The Untruths of Grassley and the Gaffes of Graham
The man who is Twittering away the best chance of reforming our health care system in a generation has spoken on Twitter again. This time, Grassley is encouraging the protesters at town meetings to ask questions that have no basis in facts, and raised questions about his motives in the process.
This morning Grassley took to Twitter to declare that the Senate Health, Education, Labor and Pensions Committee (HELP) bill text had not been released. In two successive Twitters, Grassley made the allegation that the text of the HELP Committee’s bill had not been released, and that Chris Dodd was hiding the bill from the Congressional Budget Office because it would be very costly.

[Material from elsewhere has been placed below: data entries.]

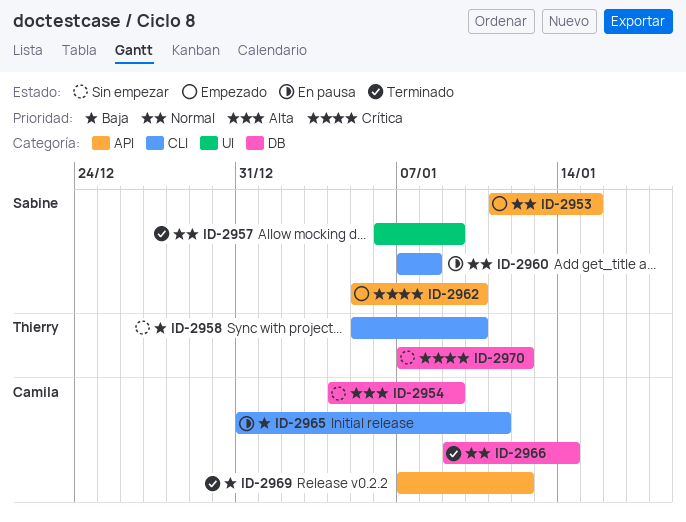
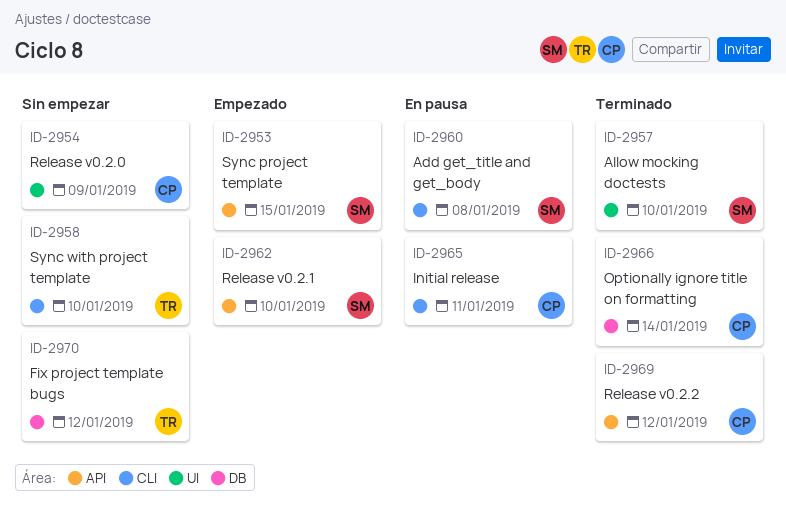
ID-2954, label: DB -> UI
ID-2957, due: Jan 9 -> Jan 10

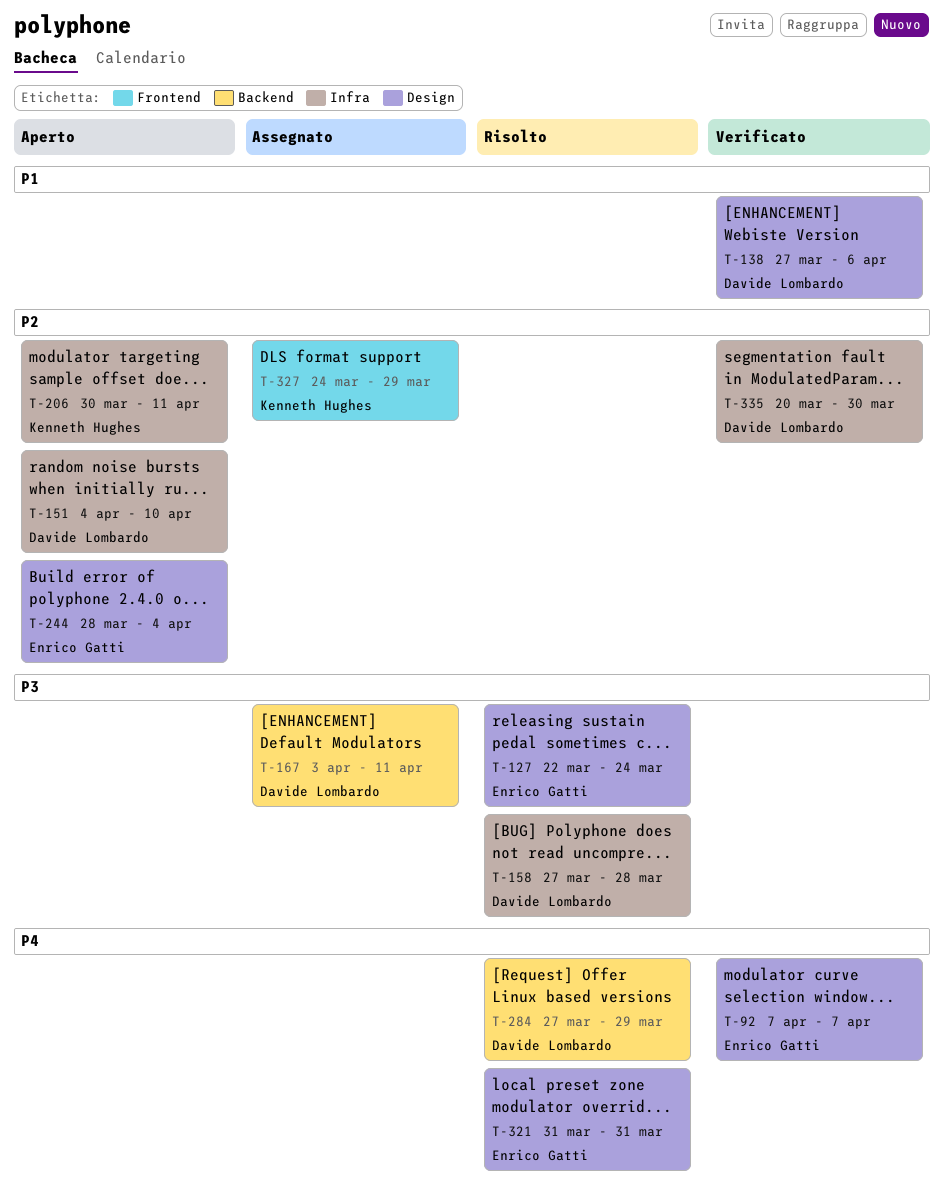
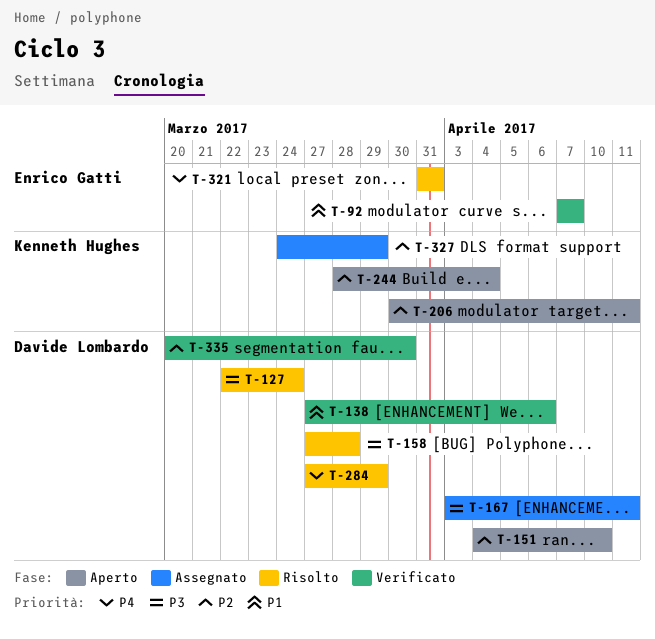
T-92, priority: P4 -> P1
T-127, owner: Enrico Gatti -> Davide Lombardo
T-244, owner: Enrico Gatti -> Kenneth Hughes

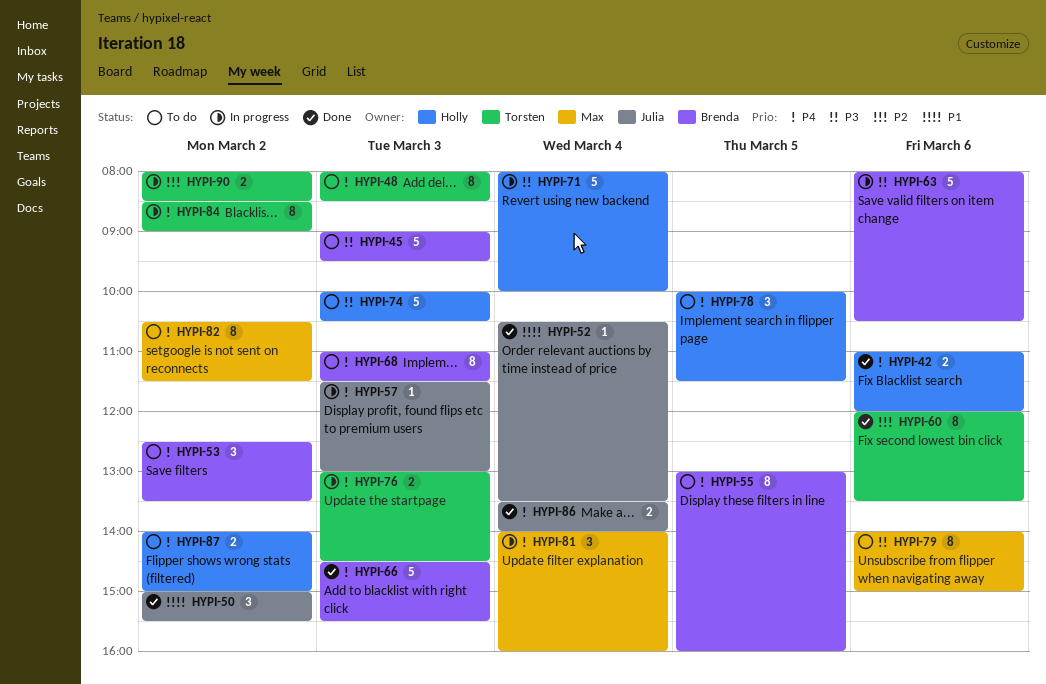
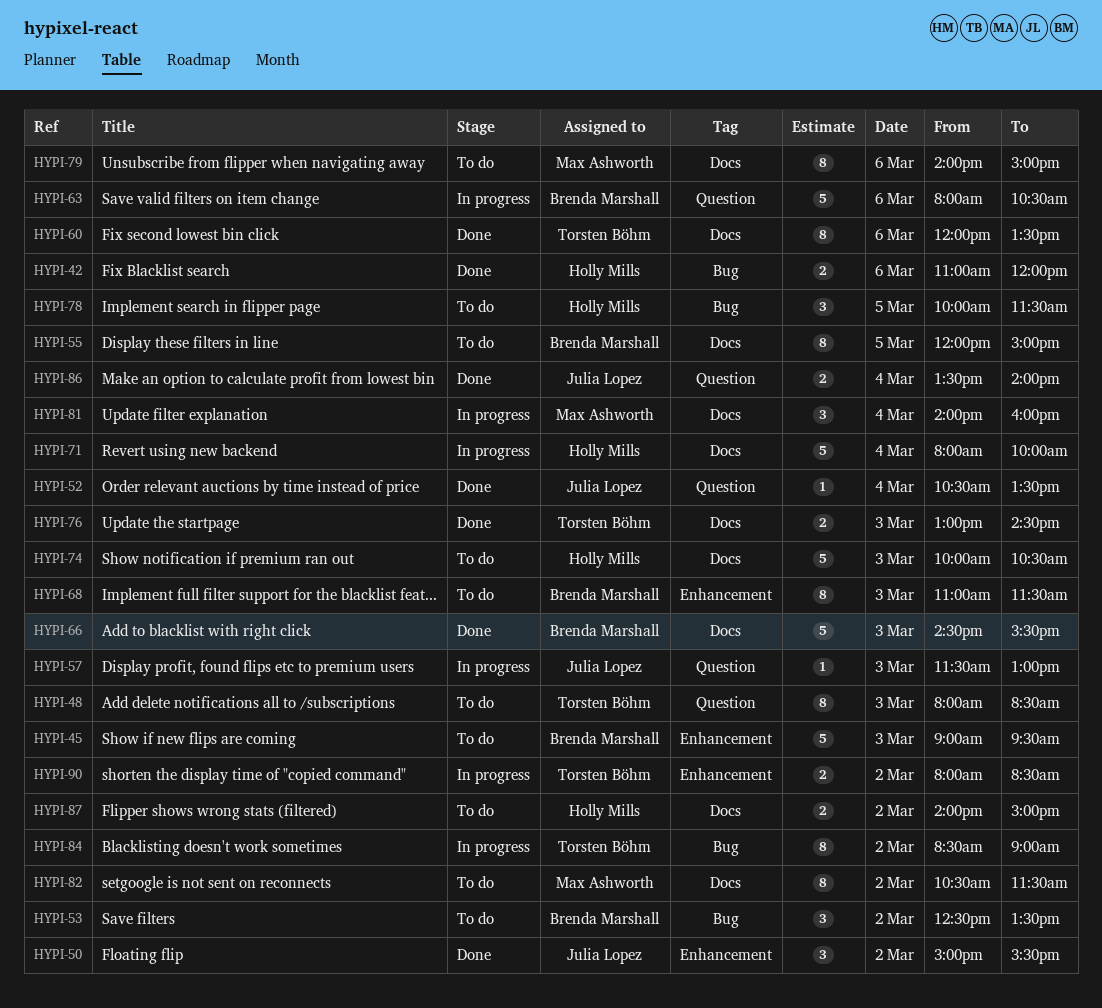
HYPI-55, begins: 13:00 -> 12:00
HYPI-55, ends: 16:00 -> 15:00
HYPI-76, status: In progress -> Done

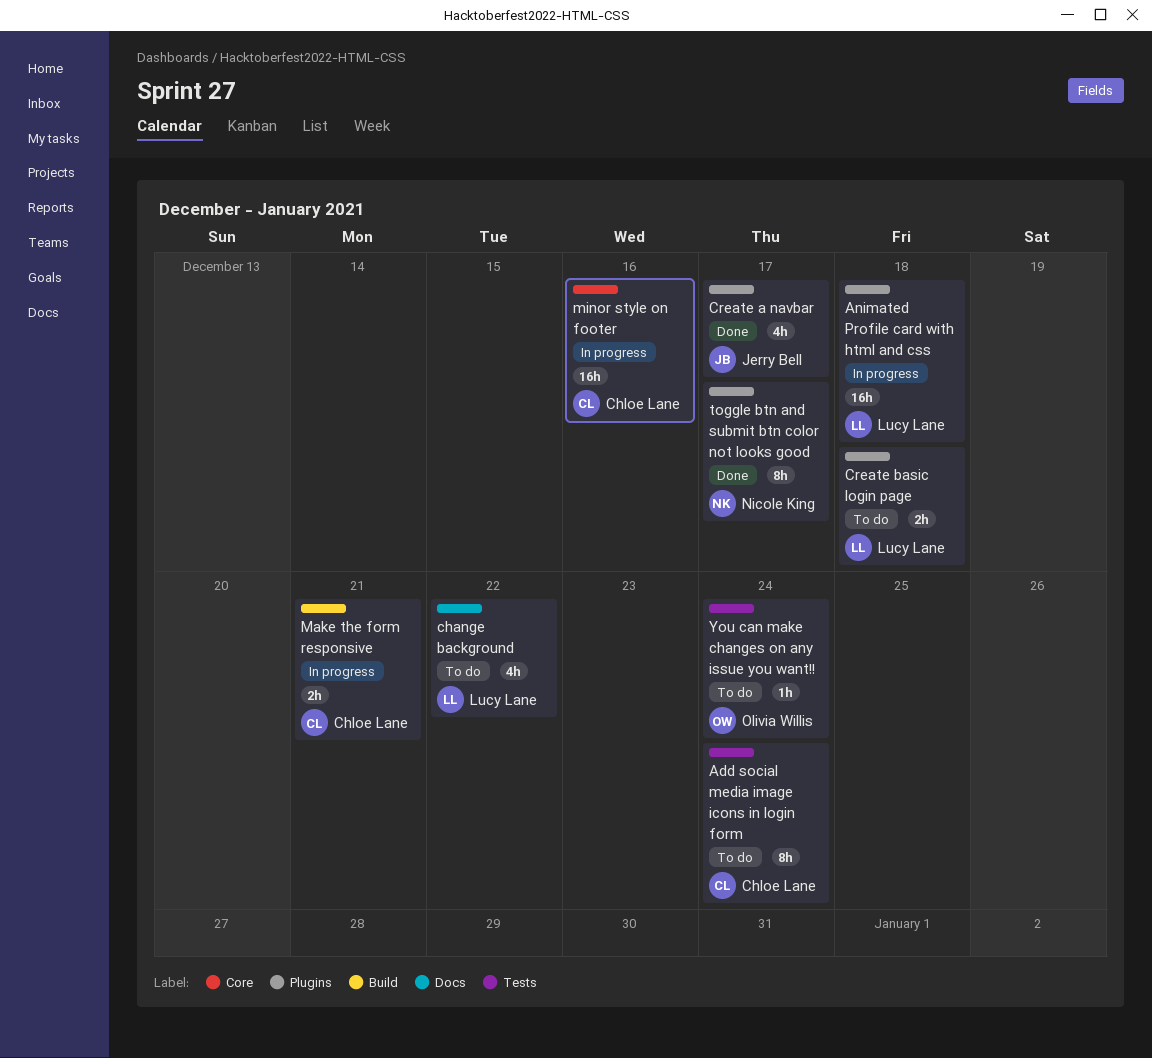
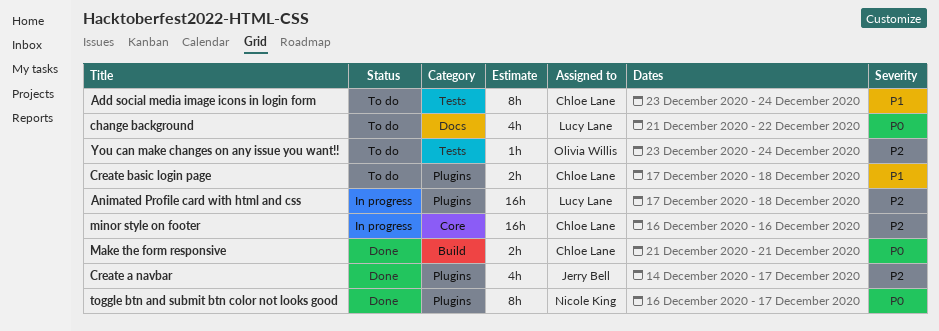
Create basic login page, owner: Lucy Lane -> Chloe Lane
Make the form responsive, status: In progress -> Done

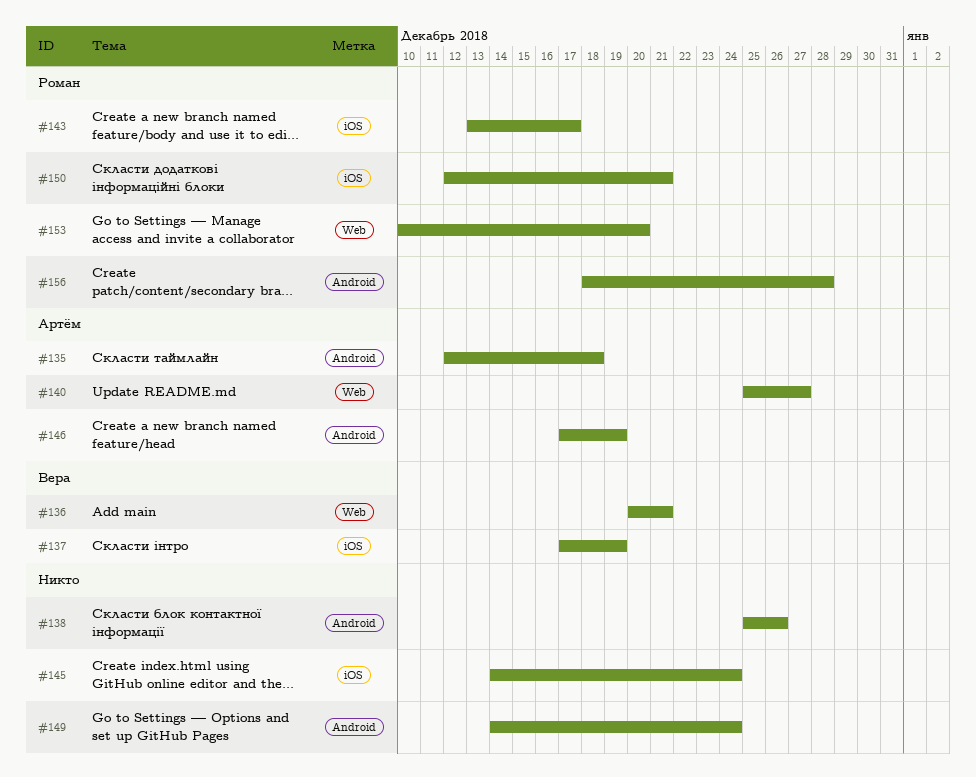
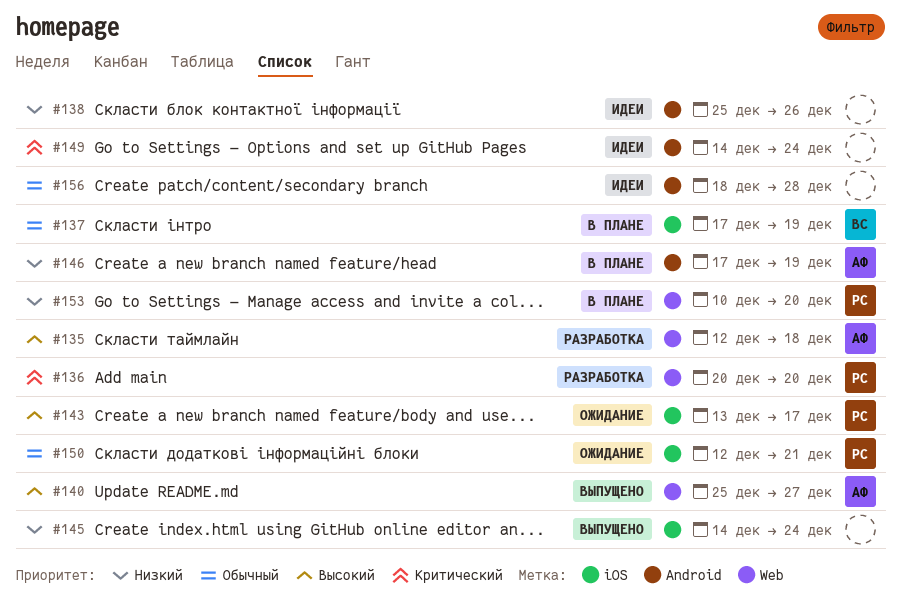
#135, label: Android -> Web
#136, owner: Вера -> Роман
#136, due: Dec 21 -> Dec 20
#156, owner: Роман -> none

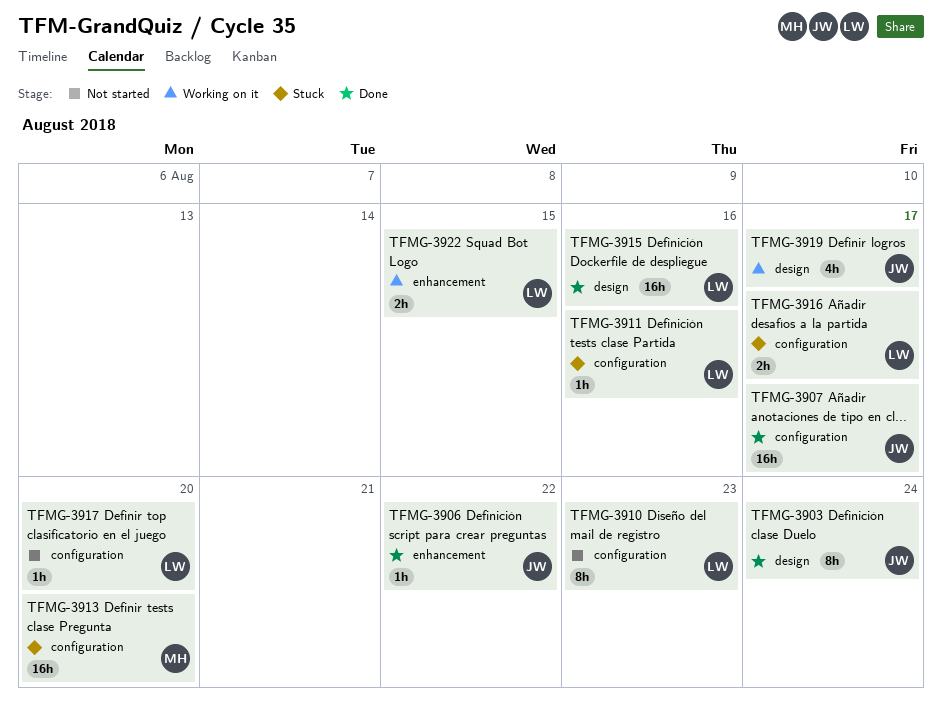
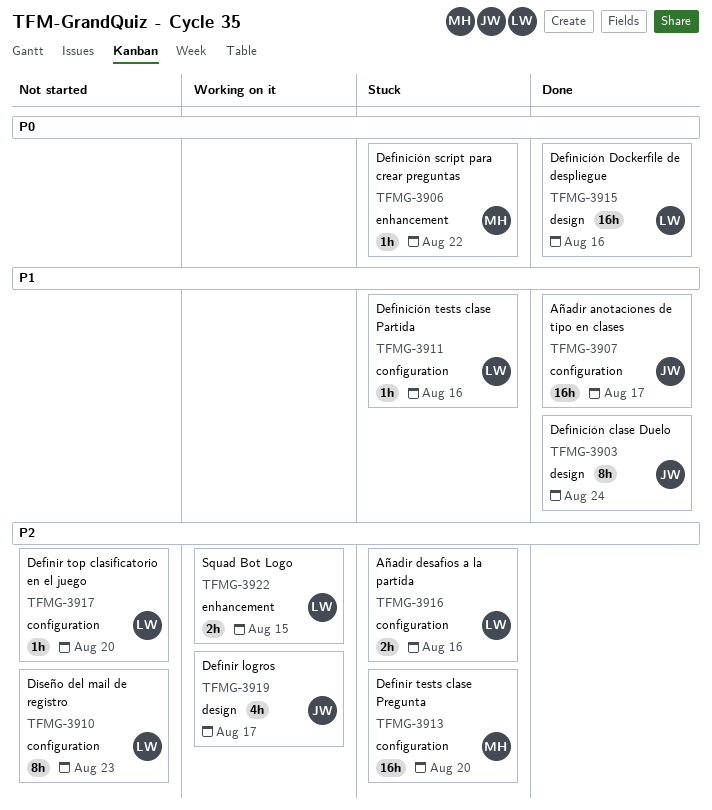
TFMG-3906, status: Done -> Stuck
TFMG-3906, owner: JW -> MH
TFMG-3916, due: Aug 17 -> Aug 16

Beneath the laughably bad grammar, is the typical Republican talking point which claims that no one has read the bill. The truth is that many of have actually read the bill. The truth is that the bill is available for anybody to read online, and has been up at the HELP Committee’s website for over a month now. It can be found here.
The reason Grassley and others in the Republican Party are willing to lie about whether the bill is available for reading is that they know what is in the bill would drastically improve our health care system. Grassley should know that the Congressional Budget Office scored the cost of the HELP committee bill at $600 billion over ten years – 3/5ths the rumored cost of Grassley’s Secretive Six bill, which also happens to be the only bill that isn’t available for reading or scoring.
The Republicans’ motives for misleading the public about the contents of the health care reform bills are very clear. They know that the public option is extraordinarily popular with the public–and they know that, if a public option passes, it’ll be extremely effective. In an interview with Ezra Klein, Sen. Lindsay Graham (R-SC) declared that the public option was dead before admitting that governments are more efficient than for-profit enterprises at providing health insurance to citizens:
"My belief is that no private-sector entity can survive over a long period of time competing against the government."
Of course, this isn’t news to those of us who know that our current health care system, despite spending the most per capita on health care in the world, gets middling results. A study from the World Health Organization found that the US health care system ranks 37th in the world–behind such economic powerhouses as Costa Rica, Chile and Morocco.
Republicans like Grassley and Graham know that countries like Germany, Switzerland, and Holland–all countries which regulate the behavior of insurers, limit profits, and provide universal coverage–spend about 2/3rds of what we do on health care, and get better outcomes to boot.
Grassley and Graham think that the public might be happy with a health care reform that results in a cheaper and better health care system. For two politicians who have turned an ideological skepticism about government involvement in the economy into a campaign donation factory, that possibility is very threatening.